Which lines of the data contain the string "worn"? Copy every one.

Saved data entries
++++++++

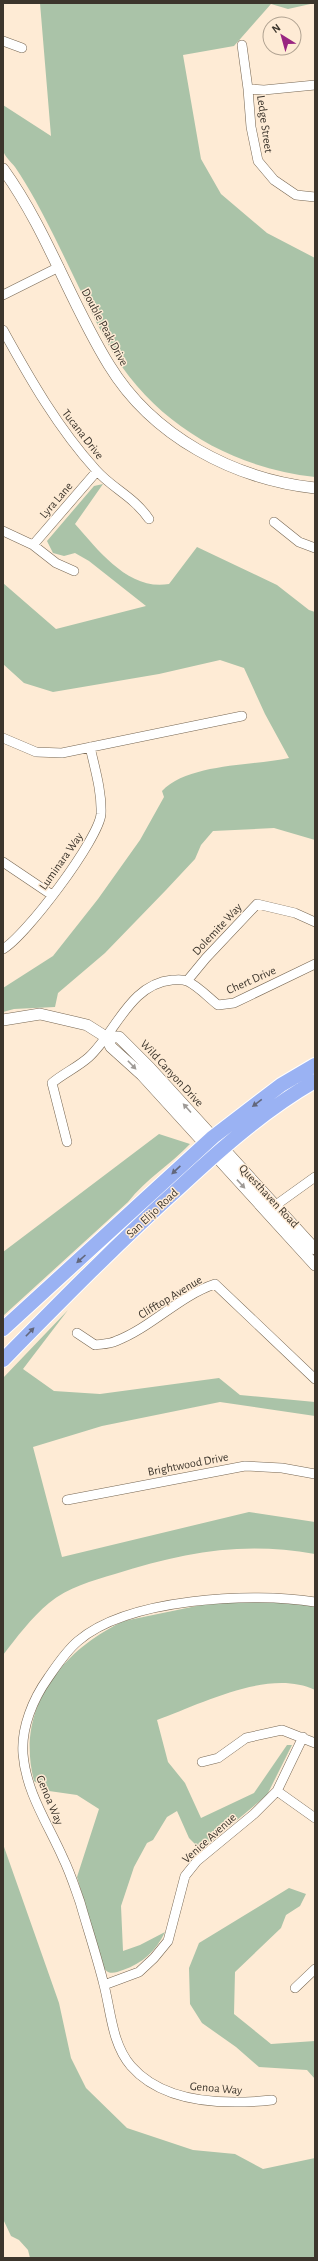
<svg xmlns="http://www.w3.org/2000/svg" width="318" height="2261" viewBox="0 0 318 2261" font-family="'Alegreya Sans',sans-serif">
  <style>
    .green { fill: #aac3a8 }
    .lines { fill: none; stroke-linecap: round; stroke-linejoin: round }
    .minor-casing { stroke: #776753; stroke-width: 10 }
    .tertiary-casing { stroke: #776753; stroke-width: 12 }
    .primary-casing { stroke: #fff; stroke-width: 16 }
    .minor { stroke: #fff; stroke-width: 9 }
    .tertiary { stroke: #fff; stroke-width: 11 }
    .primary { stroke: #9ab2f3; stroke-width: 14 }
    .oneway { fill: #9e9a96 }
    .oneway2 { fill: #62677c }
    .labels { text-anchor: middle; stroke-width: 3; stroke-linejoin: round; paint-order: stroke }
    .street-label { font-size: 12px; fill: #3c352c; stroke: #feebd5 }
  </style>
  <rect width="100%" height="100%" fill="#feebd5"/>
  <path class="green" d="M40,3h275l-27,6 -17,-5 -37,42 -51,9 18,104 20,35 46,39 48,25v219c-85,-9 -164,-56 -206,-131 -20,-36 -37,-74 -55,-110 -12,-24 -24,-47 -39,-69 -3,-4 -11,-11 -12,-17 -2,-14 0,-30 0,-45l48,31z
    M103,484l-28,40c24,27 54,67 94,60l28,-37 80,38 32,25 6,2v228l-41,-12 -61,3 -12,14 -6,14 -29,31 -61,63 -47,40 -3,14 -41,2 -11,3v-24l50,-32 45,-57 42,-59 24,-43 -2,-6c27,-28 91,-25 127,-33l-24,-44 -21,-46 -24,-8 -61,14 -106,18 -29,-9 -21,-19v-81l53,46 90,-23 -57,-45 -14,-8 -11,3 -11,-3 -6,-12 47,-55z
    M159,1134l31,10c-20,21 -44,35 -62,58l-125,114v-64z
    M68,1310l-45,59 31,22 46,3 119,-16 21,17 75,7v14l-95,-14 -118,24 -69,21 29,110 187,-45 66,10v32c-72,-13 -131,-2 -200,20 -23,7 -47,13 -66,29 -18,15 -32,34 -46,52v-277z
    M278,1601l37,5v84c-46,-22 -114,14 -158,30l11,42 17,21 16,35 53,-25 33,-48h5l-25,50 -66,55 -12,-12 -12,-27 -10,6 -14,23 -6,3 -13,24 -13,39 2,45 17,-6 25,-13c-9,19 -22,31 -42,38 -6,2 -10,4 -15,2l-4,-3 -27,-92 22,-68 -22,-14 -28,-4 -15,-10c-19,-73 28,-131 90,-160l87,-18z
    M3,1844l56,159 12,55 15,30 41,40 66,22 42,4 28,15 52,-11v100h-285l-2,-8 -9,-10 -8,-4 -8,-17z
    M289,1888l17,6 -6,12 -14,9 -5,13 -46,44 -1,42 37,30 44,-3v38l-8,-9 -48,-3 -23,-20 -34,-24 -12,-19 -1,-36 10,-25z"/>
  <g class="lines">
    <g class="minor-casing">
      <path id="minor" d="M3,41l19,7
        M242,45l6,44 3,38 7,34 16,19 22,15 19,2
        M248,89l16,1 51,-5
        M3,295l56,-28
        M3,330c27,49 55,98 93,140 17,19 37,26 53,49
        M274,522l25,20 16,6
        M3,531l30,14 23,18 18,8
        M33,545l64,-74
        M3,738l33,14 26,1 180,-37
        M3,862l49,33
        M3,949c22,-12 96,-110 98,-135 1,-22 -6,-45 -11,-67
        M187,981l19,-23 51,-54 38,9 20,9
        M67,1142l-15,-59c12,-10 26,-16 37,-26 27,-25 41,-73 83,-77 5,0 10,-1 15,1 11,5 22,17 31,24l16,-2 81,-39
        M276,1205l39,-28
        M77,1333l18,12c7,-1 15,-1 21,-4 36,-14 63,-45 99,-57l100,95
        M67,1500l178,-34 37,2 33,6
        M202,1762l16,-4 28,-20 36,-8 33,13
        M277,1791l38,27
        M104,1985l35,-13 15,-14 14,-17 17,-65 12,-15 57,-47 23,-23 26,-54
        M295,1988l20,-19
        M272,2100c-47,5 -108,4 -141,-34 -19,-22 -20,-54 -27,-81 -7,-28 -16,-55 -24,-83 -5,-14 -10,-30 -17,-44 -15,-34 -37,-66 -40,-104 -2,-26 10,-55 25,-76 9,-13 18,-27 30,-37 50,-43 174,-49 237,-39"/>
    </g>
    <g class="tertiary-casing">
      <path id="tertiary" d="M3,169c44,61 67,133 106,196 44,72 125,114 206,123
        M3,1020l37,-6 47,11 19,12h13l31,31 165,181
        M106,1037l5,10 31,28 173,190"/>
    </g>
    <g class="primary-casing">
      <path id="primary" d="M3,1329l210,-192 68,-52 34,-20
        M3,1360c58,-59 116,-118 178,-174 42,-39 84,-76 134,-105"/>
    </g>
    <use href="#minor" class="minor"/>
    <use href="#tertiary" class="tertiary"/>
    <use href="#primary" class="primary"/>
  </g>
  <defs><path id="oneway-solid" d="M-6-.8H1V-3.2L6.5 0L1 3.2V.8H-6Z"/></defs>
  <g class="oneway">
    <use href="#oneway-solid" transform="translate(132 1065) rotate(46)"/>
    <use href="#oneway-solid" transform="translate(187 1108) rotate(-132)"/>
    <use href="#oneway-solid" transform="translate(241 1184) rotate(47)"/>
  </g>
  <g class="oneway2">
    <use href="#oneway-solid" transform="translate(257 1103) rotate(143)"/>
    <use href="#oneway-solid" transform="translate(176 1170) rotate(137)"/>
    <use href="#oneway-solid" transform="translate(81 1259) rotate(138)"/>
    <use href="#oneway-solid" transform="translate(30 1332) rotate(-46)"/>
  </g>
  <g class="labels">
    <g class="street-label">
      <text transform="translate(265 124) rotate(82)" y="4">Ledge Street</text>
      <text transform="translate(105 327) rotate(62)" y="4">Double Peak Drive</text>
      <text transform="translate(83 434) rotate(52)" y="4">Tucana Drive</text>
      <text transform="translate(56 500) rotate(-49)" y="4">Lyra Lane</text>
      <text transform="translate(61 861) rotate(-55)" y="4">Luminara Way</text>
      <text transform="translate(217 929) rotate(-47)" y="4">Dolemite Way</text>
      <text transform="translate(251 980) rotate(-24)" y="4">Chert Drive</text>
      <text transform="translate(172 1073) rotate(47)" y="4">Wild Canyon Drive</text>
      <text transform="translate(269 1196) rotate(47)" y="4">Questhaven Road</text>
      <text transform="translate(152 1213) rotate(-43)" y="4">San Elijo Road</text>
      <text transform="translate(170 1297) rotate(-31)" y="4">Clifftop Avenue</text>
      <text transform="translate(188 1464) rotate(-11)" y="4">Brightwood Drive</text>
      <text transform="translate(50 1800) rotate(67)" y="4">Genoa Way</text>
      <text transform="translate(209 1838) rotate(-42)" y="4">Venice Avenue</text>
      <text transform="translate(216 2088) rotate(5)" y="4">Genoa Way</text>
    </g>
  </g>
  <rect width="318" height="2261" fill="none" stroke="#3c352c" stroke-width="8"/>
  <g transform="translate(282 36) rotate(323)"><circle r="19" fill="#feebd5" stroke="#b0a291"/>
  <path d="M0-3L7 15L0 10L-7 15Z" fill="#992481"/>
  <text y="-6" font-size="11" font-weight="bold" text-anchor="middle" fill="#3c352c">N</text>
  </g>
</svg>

++++++++

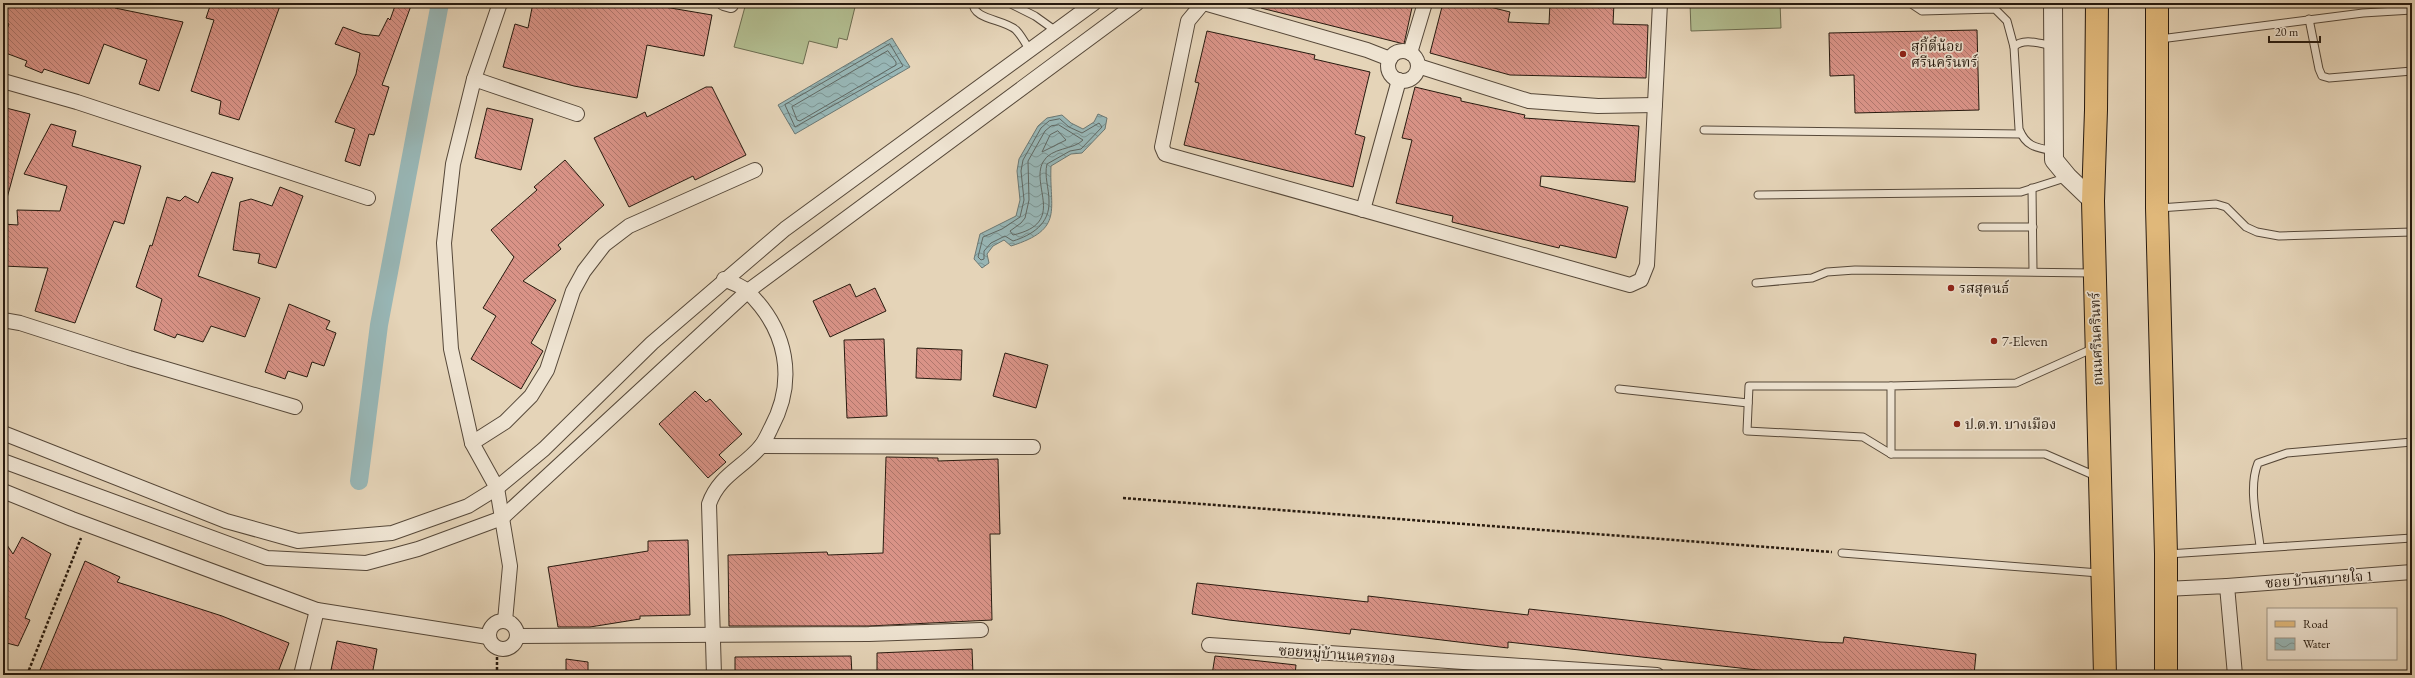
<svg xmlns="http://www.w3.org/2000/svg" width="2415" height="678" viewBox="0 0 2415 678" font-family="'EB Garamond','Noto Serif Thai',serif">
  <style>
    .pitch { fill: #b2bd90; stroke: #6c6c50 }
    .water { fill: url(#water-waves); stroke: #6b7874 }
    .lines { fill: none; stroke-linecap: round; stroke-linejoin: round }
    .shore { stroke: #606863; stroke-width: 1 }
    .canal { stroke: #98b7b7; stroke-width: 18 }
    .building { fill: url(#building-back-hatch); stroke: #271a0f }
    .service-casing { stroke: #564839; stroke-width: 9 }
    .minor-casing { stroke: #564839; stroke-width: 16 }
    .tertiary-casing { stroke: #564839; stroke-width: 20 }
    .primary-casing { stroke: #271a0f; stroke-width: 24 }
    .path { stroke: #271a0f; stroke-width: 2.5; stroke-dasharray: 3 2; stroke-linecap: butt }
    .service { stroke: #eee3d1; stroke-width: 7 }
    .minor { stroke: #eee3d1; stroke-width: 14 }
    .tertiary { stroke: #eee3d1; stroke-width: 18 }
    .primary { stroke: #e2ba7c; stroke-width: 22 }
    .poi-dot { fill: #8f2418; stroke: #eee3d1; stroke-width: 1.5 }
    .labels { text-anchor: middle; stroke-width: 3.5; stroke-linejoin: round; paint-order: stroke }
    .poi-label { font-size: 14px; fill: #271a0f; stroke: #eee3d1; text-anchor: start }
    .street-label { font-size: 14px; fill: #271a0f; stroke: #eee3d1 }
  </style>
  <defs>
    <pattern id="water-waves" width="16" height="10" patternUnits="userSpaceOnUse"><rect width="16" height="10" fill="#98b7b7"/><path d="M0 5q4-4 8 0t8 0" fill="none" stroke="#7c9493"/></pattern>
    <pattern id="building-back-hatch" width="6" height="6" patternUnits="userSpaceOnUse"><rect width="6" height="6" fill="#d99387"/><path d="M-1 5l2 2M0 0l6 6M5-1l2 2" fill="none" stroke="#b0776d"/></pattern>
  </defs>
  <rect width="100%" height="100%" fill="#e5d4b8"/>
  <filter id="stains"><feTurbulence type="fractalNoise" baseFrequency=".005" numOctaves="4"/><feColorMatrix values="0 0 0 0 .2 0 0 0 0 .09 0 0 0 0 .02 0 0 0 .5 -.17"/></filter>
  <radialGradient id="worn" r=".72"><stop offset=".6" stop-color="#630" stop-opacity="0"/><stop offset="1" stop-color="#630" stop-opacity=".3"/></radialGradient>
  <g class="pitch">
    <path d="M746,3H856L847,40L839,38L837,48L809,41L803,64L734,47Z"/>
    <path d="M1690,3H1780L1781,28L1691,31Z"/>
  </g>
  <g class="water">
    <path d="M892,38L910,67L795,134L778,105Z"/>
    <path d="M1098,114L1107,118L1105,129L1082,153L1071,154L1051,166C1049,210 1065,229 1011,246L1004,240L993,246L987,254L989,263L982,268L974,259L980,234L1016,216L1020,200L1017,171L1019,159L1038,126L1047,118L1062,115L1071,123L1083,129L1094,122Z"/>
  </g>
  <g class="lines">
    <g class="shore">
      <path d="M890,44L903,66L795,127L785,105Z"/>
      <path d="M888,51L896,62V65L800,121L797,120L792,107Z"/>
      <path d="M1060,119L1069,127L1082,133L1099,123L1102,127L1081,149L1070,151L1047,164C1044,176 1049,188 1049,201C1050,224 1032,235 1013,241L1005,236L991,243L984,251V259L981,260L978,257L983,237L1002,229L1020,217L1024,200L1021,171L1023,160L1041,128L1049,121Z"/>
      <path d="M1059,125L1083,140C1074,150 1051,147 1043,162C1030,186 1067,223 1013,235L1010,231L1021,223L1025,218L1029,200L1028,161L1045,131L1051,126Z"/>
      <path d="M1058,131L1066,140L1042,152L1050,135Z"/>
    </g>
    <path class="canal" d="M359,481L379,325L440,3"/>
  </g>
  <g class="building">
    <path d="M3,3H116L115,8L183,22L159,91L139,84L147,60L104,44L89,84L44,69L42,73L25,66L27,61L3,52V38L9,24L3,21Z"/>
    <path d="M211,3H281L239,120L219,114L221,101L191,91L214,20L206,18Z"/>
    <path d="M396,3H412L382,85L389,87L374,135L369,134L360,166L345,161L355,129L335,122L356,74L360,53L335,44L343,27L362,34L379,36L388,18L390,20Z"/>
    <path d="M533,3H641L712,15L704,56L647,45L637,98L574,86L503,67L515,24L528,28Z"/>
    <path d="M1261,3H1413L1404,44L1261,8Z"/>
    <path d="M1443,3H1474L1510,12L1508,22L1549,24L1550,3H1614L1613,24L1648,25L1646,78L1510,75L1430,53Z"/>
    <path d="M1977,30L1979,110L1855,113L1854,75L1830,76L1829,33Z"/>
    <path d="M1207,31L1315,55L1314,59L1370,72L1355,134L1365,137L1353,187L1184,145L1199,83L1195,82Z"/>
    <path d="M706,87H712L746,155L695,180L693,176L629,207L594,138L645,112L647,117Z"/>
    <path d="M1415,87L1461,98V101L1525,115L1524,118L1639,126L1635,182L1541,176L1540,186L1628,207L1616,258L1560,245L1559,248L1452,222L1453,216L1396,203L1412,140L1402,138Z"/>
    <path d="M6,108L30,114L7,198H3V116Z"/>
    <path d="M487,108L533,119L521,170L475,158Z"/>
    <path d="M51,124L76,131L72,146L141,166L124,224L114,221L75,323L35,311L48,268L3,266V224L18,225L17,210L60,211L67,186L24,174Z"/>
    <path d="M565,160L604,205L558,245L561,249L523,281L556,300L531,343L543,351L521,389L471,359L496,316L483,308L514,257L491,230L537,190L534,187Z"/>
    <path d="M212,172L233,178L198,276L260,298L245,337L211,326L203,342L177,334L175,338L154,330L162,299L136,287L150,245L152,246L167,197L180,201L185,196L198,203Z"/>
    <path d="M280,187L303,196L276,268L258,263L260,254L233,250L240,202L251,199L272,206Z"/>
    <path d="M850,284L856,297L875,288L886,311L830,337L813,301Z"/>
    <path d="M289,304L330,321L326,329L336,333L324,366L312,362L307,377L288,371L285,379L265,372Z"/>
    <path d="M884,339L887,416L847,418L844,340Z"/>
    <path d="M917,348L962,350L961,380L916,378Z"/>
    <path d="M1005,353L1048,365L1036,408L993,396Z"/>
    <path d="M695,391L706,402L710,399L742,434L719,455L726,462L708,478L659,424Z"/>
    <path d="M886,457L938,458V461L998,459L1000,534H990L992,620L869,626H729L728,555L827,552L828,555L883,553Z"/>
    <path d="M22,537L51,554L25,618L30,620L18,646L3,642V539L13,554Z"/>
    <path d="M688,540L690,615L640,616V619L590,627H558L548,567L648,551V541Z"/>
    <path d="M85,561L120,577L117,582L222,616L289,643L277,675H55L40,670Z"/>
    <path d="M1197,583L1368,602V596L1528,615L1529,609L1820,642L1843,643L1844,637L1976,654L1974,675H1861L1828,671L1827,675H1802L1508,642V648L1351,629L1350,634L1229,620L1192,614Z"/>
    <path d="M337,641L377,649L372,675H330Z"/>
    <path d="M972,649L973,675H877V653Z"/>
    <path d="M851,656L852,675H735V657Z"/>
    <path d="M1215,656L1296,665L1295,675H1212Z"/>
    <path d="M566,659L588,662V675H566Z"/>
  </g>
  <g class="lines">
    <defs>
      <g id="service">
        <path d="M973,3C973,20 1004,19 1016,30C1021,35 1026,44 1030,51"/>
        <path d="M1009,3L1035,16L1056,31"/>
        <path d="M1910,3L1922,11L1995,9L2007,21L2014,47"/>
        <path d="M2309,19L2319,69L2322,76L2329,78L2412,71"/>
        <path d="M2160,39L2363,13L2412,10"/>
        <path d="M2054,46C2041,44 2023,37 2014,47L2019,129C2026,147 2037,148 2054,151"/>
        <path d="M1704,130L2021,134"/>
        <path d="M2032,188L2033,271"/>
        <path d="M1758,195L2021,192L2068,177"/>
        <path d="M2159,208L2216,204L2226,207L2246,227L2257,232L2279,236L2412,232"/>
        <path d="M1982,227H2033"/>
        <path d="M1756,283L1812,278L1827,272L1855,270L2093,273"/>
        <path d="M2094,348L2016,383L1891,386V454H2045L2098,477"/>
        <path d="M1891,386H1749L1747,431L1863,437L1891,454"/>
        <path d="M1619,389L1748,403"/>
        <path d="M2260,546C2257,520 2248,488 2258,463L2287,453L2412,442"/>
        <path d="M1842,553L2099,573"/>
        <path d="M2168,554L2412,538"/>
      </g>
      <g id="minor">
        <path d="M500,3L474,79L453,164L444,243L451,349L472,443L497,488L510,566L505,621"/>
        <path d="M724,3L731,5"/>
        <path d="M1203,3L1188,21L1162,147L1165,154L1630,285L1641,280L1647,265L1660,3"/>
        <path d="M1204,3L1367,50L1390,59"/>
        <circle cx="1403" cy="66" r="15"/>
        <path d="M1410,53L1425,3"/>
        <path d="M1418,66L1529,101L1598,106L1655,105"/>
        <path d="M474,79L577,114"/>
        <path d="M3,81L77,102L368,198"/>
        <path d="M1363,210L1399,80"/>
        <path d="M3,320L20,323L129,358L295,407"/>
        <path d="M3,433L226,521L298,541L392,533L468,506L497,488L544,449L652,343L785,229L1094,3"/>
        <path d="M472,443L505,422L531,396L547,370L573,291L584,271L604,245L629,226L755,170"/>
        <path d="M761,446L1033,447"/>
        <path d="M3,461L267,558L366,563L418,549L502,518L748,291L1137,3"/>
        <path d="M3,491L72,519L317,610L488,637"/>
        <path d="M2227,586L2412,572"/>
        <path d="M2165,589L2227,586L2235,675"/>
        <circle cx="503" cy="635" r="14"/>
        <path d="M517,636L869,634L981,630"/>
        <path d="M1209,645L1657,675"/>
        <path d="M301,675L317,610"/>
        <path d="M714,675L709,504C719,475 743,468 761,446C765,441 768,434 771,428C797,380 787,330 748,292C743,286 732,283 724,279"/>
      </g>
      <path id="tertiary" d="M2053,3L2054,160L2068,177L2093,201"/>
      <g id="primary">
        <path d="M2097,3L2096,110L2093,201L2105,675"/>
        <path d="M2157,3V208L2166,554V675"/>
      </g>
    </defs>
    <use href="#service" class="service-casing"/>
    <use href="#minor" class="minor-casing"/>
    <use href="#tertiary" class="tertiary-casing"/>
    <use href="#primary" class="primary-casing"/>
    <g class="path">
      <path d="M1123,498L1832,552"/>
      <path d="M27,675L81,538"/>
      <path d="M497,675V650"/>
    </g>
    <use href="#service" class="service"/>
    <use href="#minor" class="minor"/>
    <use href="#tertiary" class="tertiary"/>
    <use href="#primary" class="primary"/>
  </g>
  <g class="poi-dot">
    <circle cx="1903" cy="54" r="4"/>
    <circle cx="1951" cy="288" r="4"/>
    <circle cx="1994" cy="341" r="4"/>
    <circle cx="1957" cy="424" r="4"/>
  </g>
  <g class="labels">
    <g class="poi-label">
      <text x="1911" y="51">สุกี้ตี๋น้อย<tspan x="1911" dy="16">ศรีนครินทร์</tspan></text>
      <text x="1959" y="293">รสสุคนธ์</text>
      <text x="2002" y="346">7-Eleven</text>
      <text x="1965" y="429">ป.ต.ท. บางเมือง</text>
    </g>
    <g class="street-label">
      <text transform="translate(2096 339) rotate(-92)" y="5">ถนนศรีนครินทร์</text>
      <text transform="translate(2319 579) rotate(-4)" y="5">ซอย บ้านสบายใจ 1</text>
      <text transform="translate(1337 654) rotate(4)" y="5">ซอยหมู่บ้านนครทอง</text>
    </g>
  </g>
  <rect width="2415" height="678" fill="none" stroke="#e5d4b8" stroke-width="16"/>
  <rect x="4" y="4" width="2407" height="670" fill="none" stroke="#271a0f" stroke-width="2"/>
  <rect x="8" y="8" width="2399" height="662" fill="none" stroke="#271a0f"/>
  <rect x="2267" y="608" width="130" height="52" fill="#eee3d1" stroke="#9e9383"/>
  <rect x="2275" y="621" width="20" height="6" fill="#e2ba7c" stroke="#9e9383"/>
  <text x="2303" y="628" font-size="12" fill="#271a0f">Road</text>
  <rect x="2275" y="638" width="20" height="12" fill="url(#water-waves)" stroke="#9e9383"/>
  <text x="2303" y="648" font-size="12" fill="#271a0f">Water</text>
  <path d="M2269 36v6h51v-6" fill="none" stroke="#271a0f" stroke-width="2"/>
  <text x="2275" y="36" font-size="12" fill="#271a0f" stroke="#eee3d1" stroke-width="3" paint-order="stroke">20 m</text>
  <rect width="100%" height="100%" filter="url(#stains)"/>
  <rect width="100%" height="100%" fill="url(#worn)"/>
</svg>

++++++++

[Task output]
  <radialGradient id="worn" r=".72"><stop offset=".6" stop-color="#630" stop-opacity="0"/><stop offset="1" stop-color="#630" stop-opacity=".3"/></radialGradient>
  <rect width="100%" height="100%" fill="url(#worn)"/>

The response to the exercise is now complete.